Let the set of all values of r for which circles (x+1)² + (y+4)² = r² and x² + y² – 4x – 2y – 4 = 0 intersect at two distinct points be interval (α,β). Then αβ is equal to

When two circles with centers C₁ and C₂ and radii r₁ and r₂ are given, nature of intersection depends on distance d between centers. If d > r₁ + r₂, circles are completely separate with no intersection points. If d = r₁ + r₂, they touch externally at exactly one point (external tangency). If |r₁ – r₂| < d < r₁ + r₂, they intersect at exactly two distinct points - this is most common case tested in JEE. If d = |r₁ - r₂|, they touch internally at one point (internal tangency). If d < |r₁ - r₂|, one circle lies completely inside other without touching. These geometric conditions translate to algebraic inequalities. Understanding this helps visualize problem before computation. Two-point intersection requires distance be "just right" - not too small (nested circles) and not too large (separated circles). In JEE problems, you're often given interval for one radius and asked to find properties of endpoints. Remember: |r₁ - r₂| ensures we take positive difference regardless of which radius is larger. This is crucial when r varies as in our problem.

A circle has two main equation forms. Standard form: $(x-h)^2 + (y-k)^2 = r^2$ where (h,k) is center and r is radius. Immediately shows geometric properties. Expanding gives general form: $x^2 + y^2 + 2gx + 2fy + c = 0$. To convert general to standard, complete the square. From general form, center is (-g, -f) and radius is $\sqrt{g^2 + f^2 – c}$. For real circle to exist, we need $g^2 + f^2 – c > 0$. If this equals zero, equation represents a point circle (radius = 0). If negative, no real circle exists. Important: in general form, coefficients of x² and y² must be equal (both 1 after dividing) and there should be no xy term, otherwise it’s not a circle but some other conic. When working with two circles, converting both to same form simplifies distance calculations. Standard form is better for finding centers quickly. General form is better for algebraic manipulations like finding common chord equation or radical axis. Practice converting between forms quickly for JEE speed.

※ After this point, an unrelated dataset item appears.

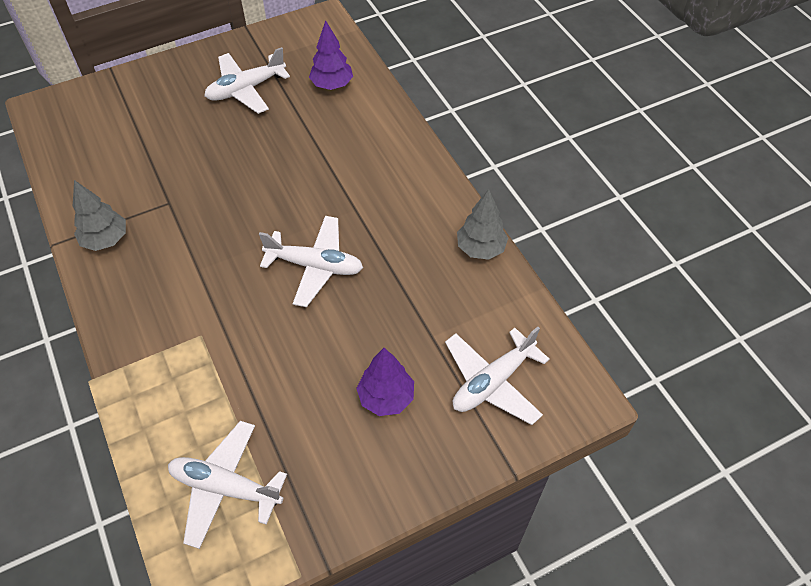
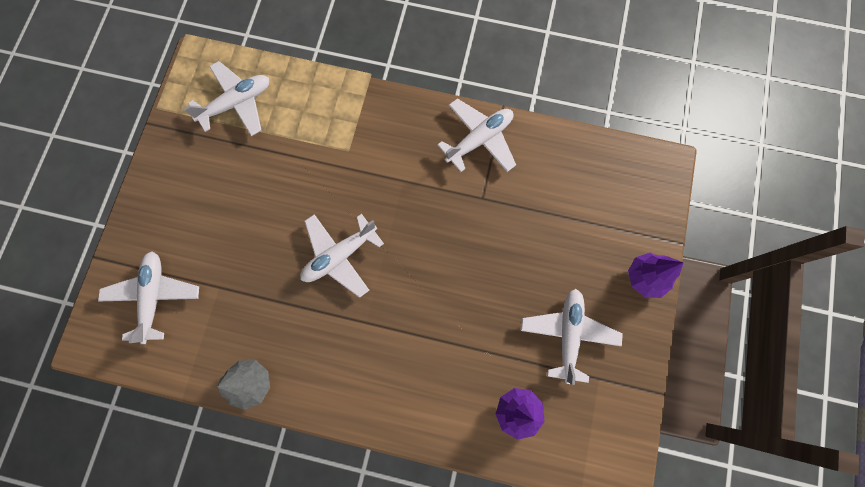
camera: 130 degrees right, 20 degrees up
grey tree [73,180,126,251] -> white plane [437,98,516,172]
purple tree [356,348,414,416] -> purple tree moved to [628,253,683,298]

Distance between two points (x₁,y₁) and (x₂,y₂) in plane is $d = \sqrt{(x_2-x_1)^2 + (y_2-y_1)^2}$. Derived from Pythagorean theorem. In 3D, extends to $d = \sqrt{(x_2-x_1)^2 + (y_2-y_1)^2 + (z_2-z_1)^2}$. Applications include: finding length of line segments, verifying if three points are collinear (sum of two distances equals third), checking if point lies on circle (distance from center equals radius), finding locus of points equidistant from two given points (perpendicular bisector). In circle problems, distance between centers determines intersection nature. Common optimization: use squared distance $d^2$ to avoid square roots in intermediate steps, taking square root only at end. For JEE, memorize common Pythagorean triples: (3,4,5), (5,12,13), (8,15,17), (7,24,25) for quick mental calculation. Section formula for point dividing line segment in ratio m:n is directly related to weighted distance. Distance formula is fundamental in coordinate geometry – master it thoroughly.

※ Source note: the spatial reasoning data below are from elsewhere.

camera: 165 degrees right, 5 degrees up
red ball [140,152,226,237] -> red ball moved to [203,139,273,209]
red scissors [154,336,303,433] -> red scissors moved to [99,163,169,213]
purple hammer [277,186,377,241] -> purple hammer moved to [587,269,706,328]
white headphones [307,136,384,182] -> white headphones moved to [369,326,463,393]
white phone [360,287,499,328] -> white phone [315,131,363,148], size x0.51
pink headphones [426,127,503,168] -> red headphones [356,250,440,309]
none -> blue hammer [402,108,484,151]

Difference of squares: $(a-b)(a+b) = a^2 – b^2$ is most useful identity for JEE. Allows instant multiplication without expanding all terms. In our problem, $(\sqrt{34}-3)(\sqrt{34}+3) = 34 – 9 = 25$ saves significant time. Other key identities: $(a+b)^2 = a^2 + 2ab + b^2$, $(a-b)^2 = a^2 – 2ab + b^2$, $(a+b)^3 = a^3 + 3a^2b + 3ab^2 + b^3$, $(a-b)^3 = a^3 – 3a^2b + 3ab^2 – b^3$. For sums and differences of cubes: $a^3 + b^3 = (a+b)(a^2-ab+b^2)$, $a^3 – b^3 = (a-b)(a^2+ab+b^2)$. Component identity: $(a+b+c)^2 = a^2 + b^2 + c^2 + 2ab + 2bc + 2ca$. Also useful: $a^2 + b^2 = (a+b)^2 – 2ab$. Recognize patterns like $x^2 – 7 = (x-\sqrt{7})(x+\sqrt{7})$ for any number. These speed up factorization, simplification, and solving equations. Practice identifying which identity applies quickly – this comes with extensive problem practice. In competitive exams, recognizing the right identity can save 30-60 seconds per problem, which accumulates significantly over full paper.